Although they had been living in constant flux, life in Winnipeg was not really alien to Maysoun and her family. “We had a lot of western friends in Macau. We even celebrated occasions like Thanksgiving when we were there. I feel like our five years in Macau was training for our new life here in Canada,” she said. Quite fluent in English, she decided that the best way to settle was to immerse in the culture, mingle with Canadian neighbors, and become active in the community.

Another priority for Maysoun was her professional development. Although the experienced journalist and social worker was already proficient in English, she felt that she needed to improve her writing skills when she arrived in Manitoba. “I can be very hard on myself. I set high standards, especially when it comes to my abilities, I always want to be better,” she said. However, since she was doing shift work then, she did not have time for a regular program. She learned about English Online from one of her colleagues and decided to try it.

After learning with EO, she saw a marked improvement in her writing skills. “My e-facilitator, Iwona, told me to compare my earlier essays with my recent ones and I can see that I have vastly improved. I think that this online program is amazing! I am grateful for all the assistance and friendship that EO, especially, Iwona has extended. It helped me a lot when I was starting out,” she said.

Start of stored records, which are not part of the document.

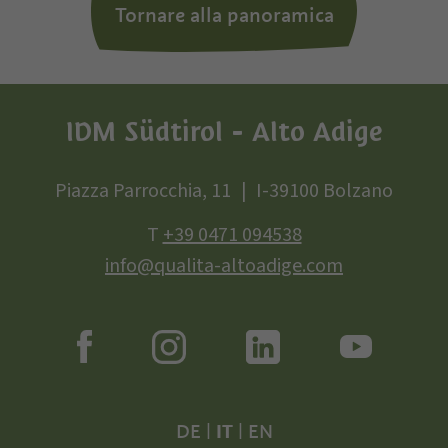
Tornare alla panoramica
IDM Südtirol - Alto Adige
Piazza Parrocchia, 11
I-39100 Bolzano
T
+39 0471 094538
info@qualita-altoadige.com
DE
|
IT
|
EN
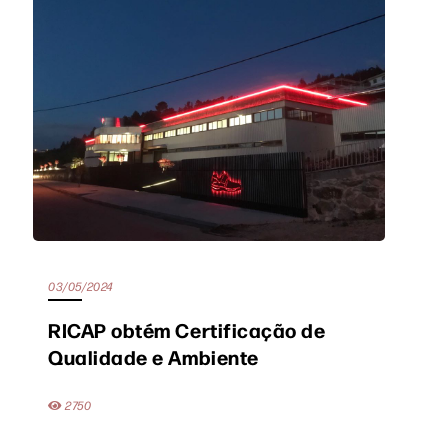
03/05/2024
RICAP obtém Certificação de
Qualidade e Ambiente
2750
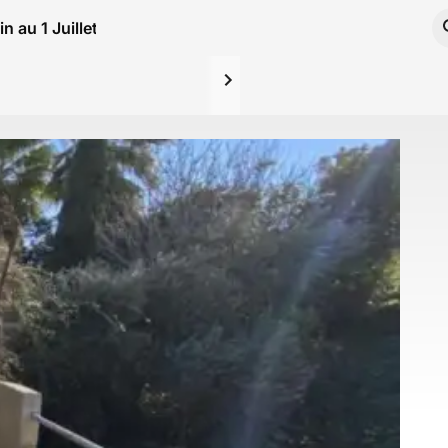
n au 1 Juillet 2023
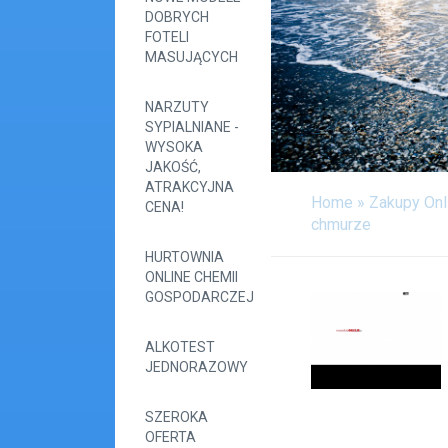
DOBRYCH
FOTELI
MASUJĄCYCH
NARZUTY
SYPIALNIANE -
WYSOKA
JAKOŚĆ,
ATRAKCYJNA
Home
»
Zakupy Onl
CENA!
chmurze
HURTOWNIA
ONLINE CHEMII
GOSPODARCZEJ
ALKOTEST
JEDNORAZOWY
SZEROKA
OFERTA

One more thing that Maysoun is still adjusting to is keeping up with parenting. Since she wants her kids to have a normal Canadian childhood, she makes it a point that they become exposed to the usual activities that children their age are busy with. But sometimes, these activities can take their toll, especially with her work and other concerns. But the spunky mom takes it all in stride and sees everything in a positive light. ”We’re doing our best and we’re keeping up,” she says with a smile.

The need to feel human

Asked about the coming influx of Syrian refugees to Manitoba, Maysoun shares an expert’s perspective. Having had ample experience in settlement work in China and here in Manitoba, plus, being Syrian herself, she has a deep understanding of what these newcomers are dealing with. “Syrian refugees just need a chance. They are peaceful people. Just like you and me, they just want a place where they can be human again, and to raise their families in peace. They are victims of circumstances that they cannot control and this could happen to anybody. They deserve our understanding and support,” Maysoun said.

For her fellow Syrians, Maysoun shares these tips to ease their settlement:

“For these newcomers, I say that upon landing on Canadian soil, they should decide that this is now their country. This is their new home. They should establish a real sense of belonging to this land. I advise them to go out and immerse themselves, and meet people. They should not live in ethnic enclaves.

“It is very important that they should keep themselves busy. I would advise them to start learning English immediately when they get here. Knowledge of the language would lead them to job opportunities and help them adjust to life here faster. There are a lot of good support services in Manitoba (and I highly recommend English Online!). While they are still unemployed, they should do volunteer work. It will give them a good experience. They should continue being active in the community and take every opportunity to give back,” she said.